The Chicago Bulls are 2-0 in 2013.
It's hard to imagine a better possible start to the new year than the one we've gotten, especially after ending 2012 with an embarrassing home loss to the Charlotte Bobcats. Wins against the Orlando Magic — without Joakim Noah — and the Miami Heat, both on the road, have rekindled a feeling amongst Bulls fans that this team can still be a legitimate contender when Derrick Rose finally comes back.
Enter yours truly, your collective cold shower.
Let's remember a few things. Number one, for all the optimism coming from behind close doors, there is precisely zero guarantee that Rose will be at the level we've become accustomed to when he returns. ACL tears are typically considered 18-24 month injuries in that it can take a substantial amount of time for a player to get back to his previous level. Adrian Peterson, for all that he's accomplished, is the exception, not the rule. Granted, virtually anything Rose can contribute will be a substantial upgrade over Kirk Hinrich, but that's not the point.
Second, the last time the Bulls pulled off an upset on the road against an elite team in the East — December 21 against the New York Knicks — they followed it up by going 1-3 with the only win coming at home over a truly terrible Washington Wizards team. So let's not get ahead of ourselves.

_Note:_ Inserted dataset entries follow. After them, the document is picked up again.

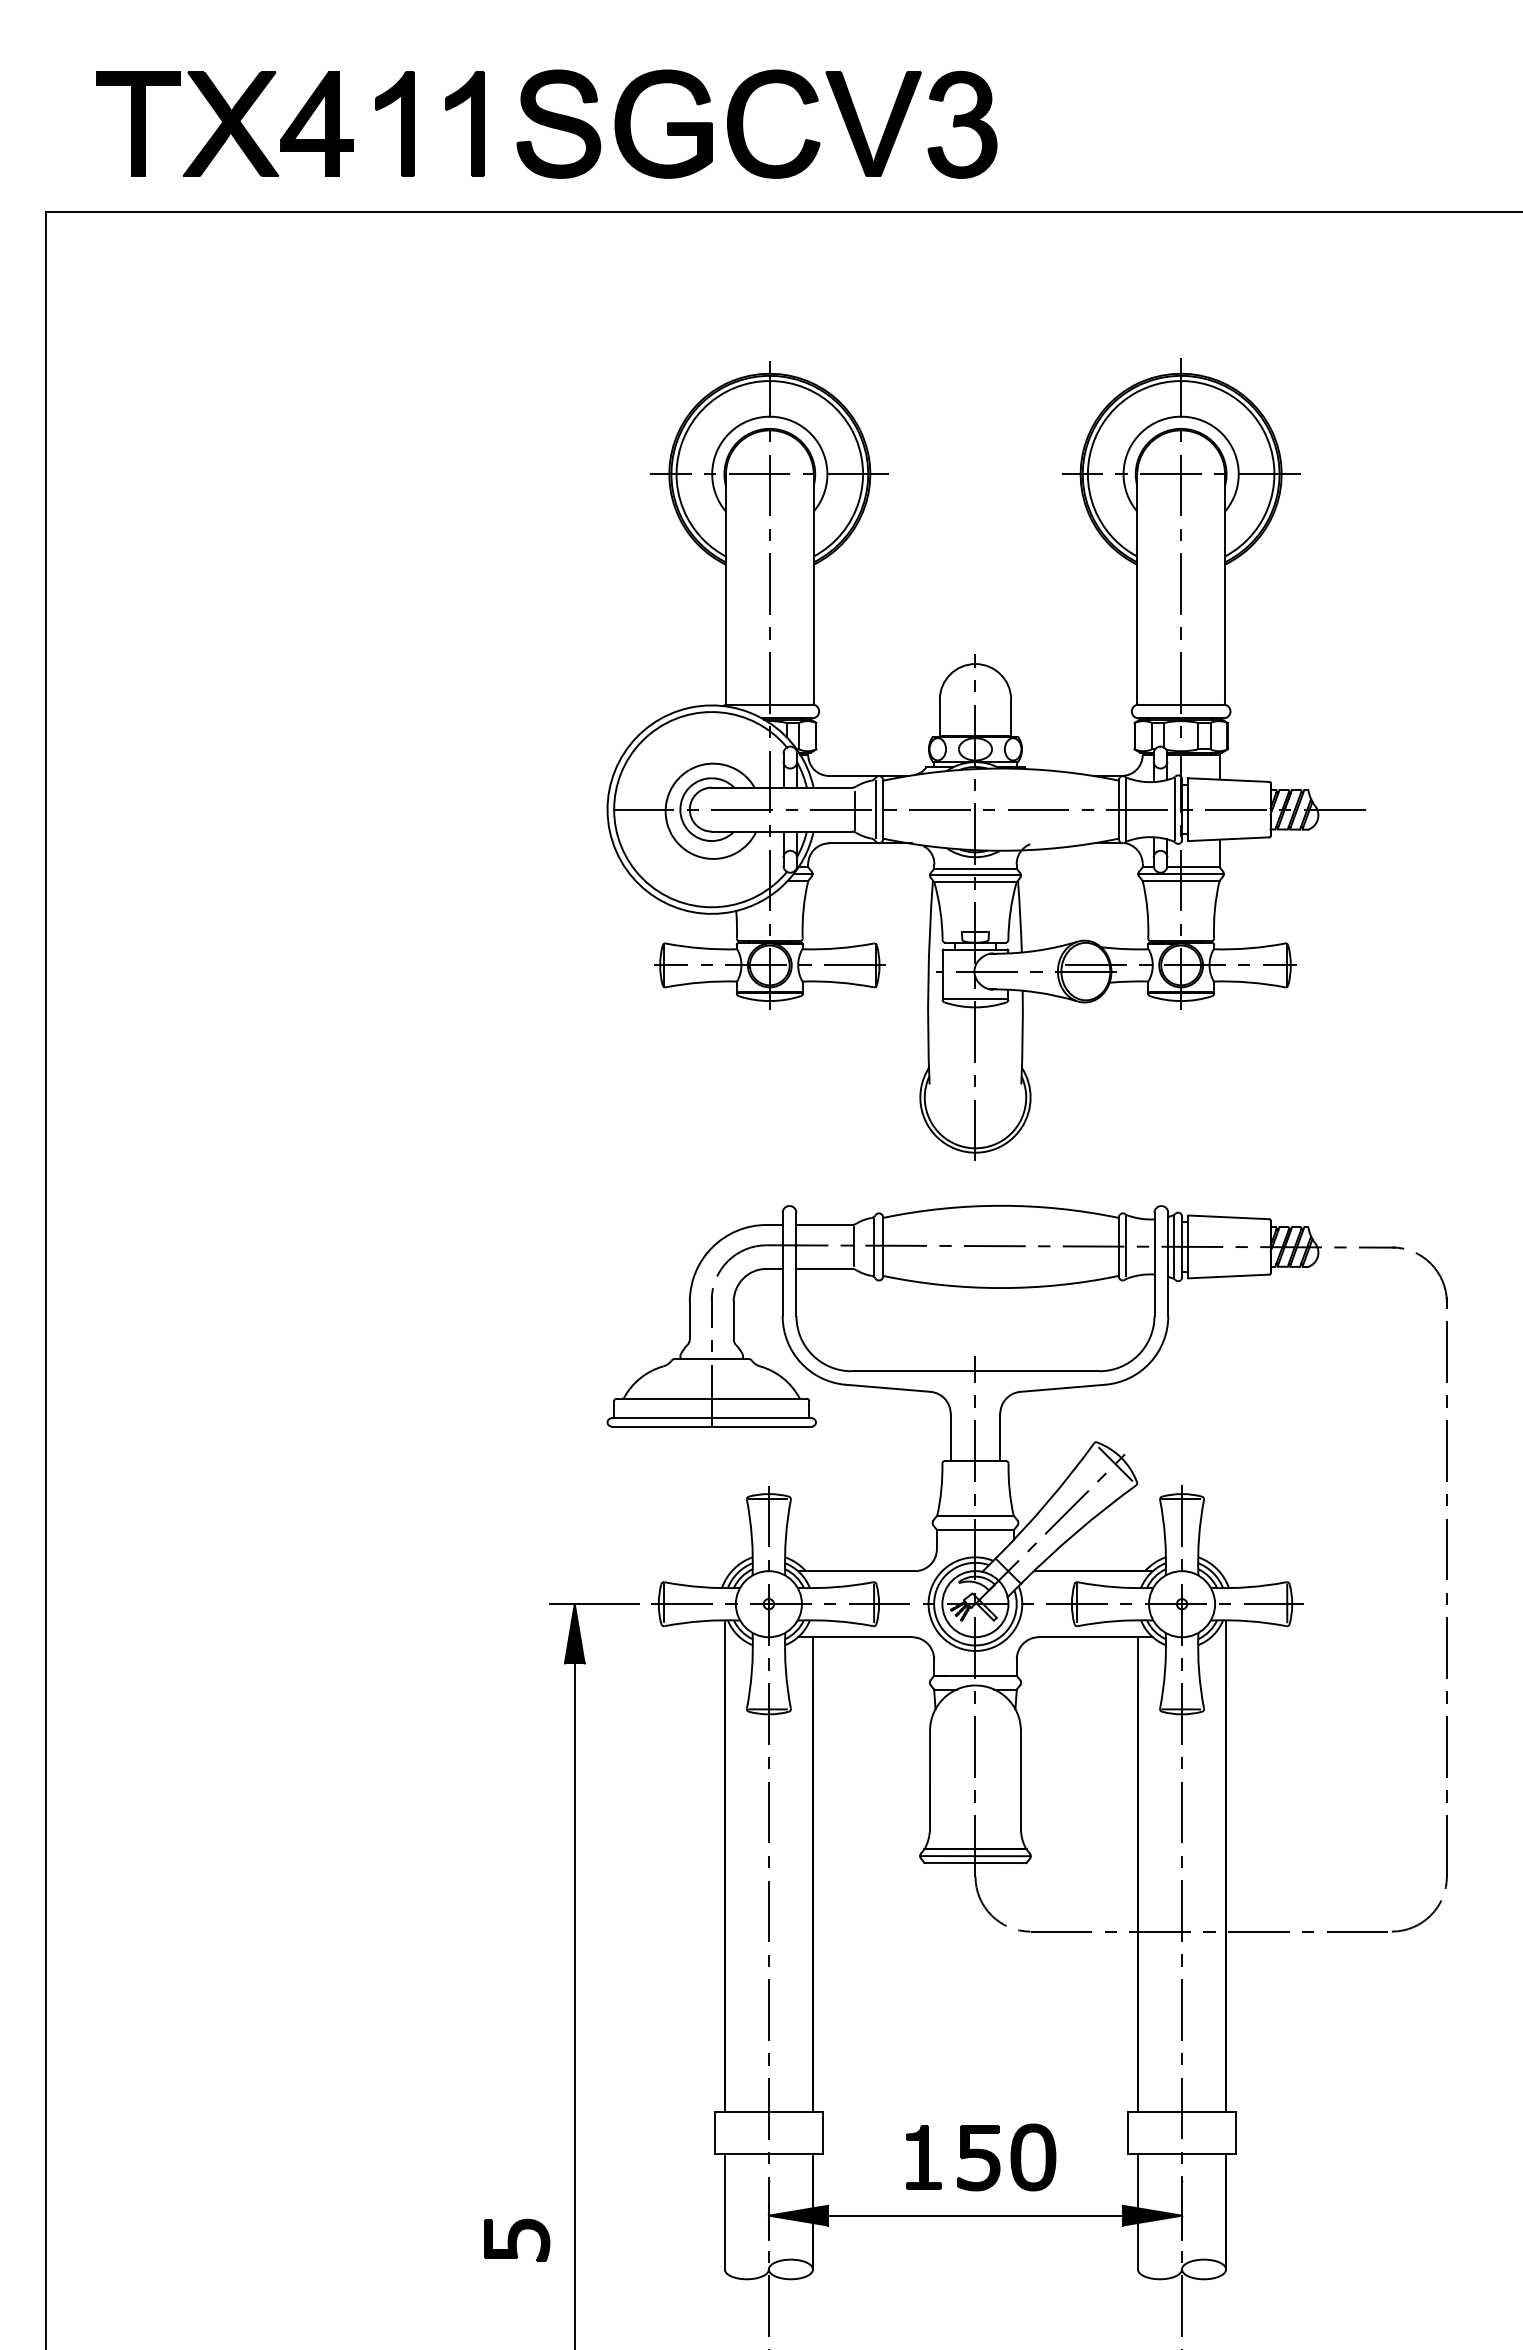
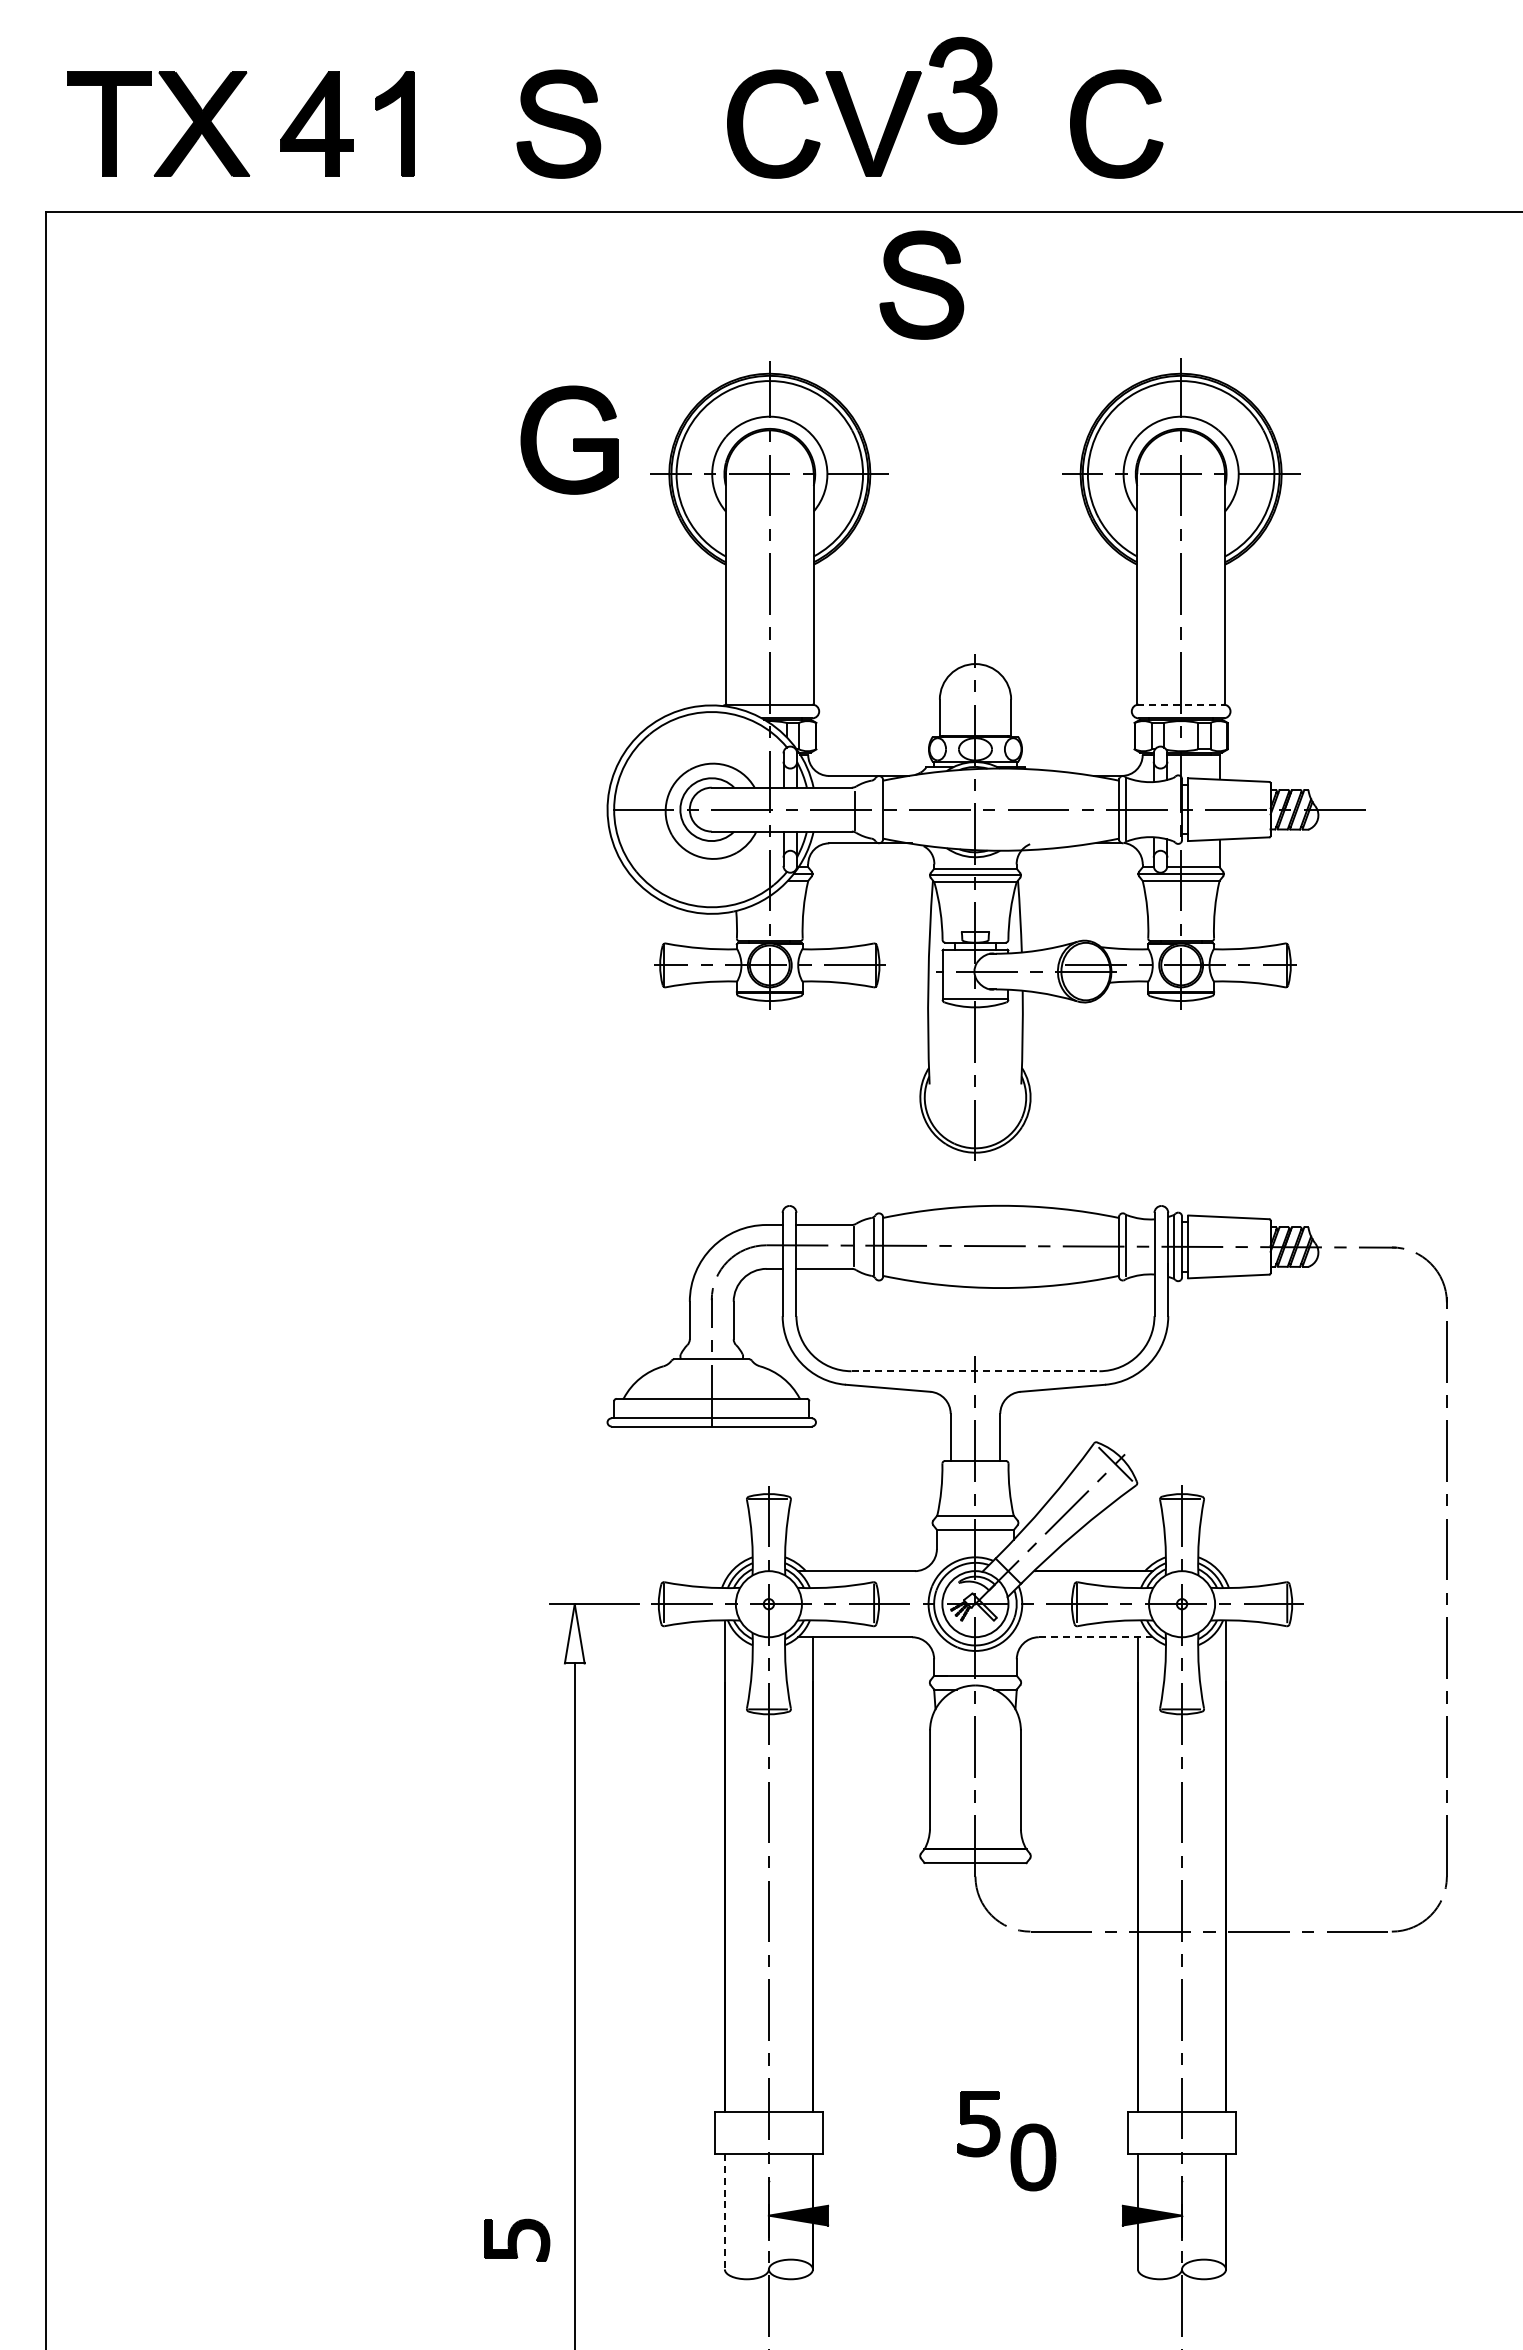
part at (1086, 122): none -> present
part at (471, 123): present -> none
part at (663, 123) position: (663, 123) -> (569, 439)
part at (962, 124) position: (962, 124) -> (962, 90)
part at (207, 141) position: (207, 141) -> (178, 141)
part at (921, 284): none -> present
line at (1181, 704): solid -> dashed
line at (875, 808): present -> none
line at (1175, 809): present -> none
line at (975, 1371): solid -> dashed
fill at (574, 1633): present -> none
line at (1096, 1637): solid -> dashed
line at (975, 1856): present -> none
part at (923, 2157): present -> none
part at (978, 2158) position: (978, 2158) -> (978, 2124)
line at (724, 2211): solid -> dashed
line at (975, 2215): present -> none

Thirdly, the Heat, as good as they may be, are a great matchup for the Bulls. As the Bulls demonstrated, given the proper circumstances, the Heat can be beaten on the glass. Badly. The Knicks also have issues in that respect. Both of those teams like to play small, with LeBron James and Carmelo Anthony playing the four, respectively. The Bulls have elite rebounders and possess the ability to match up with such teams without compromising size for quickness. Joakim Noah and Taj Gibson are perfectly capable of handling perimeter players and big men alike, which gives Tom Thibodeau a huge edge in flexibility. He can go small, making Luol Deng the nominal power forward, or he can stay big and trust his players to play solid defense anyway while also destroying the other team on the glass. Absent those matchup advantages, the Bulls could be screwed. The Indiana Pacers and Atlanta Hawks have beaten the Bulls already this year because they have the size to bang with the Bulls inside and the Bulls don't have any kind of offensive firepower on the perimeter.
Which brings us back to Rose. Much of the optimism is centered on his return, and rightfully so. But a lot of people seem to think that he will return and magically be himself — or better, somehow — and lead the Bulls deep into the playoffs. And it could happen. But the matchups are going to have to fall perfectly, and don't forget they'd still have to beat whoever comes out of the West to win a title. Their forays into the Western Conference have gone very not-well. They're 4-8 against the West, with their only wins coming against the Sacramento Kings, Dallas Mavericks, Phoenix Suns and Minnesota Timberwolves, all of whom are at best fringe playoff teams. And three of those wins came at home.
I'm all for hope and optimism. Lord knows we need it. I would just prefer that we hold off, thus avoiding the crushing blow of disappointment if Rose isn't himself or the matchups don't fall just right. I'd rather be pleasantly surprised, given a choice.
I realize I haven't spent much time talking about the actual game in this piece, for which I apologize. But the Bulls have already beaten the Cavs in Cleveland twice, so you would think they wouldn't have much trouble tonight. But then again, you never know with this team.
Anyway, Good Carlos Boozer showed up in Florida, putting up a season high 31 points to go along with 11 rebounds in Orlando, then going for 27 on 12/17 shooting with 12 rebounds against the Heat. That is what the Bulls thought they were getting when they handed Boozer a 5 year, $75 million contract back in July 2010. If he shows up on a consistent basis, you can toss out everything I said earlier. And with Anderson Varejao out, if that Boozer shows up tonight, the Cavs don't have a chance, Kyrie Irving notwithstanding.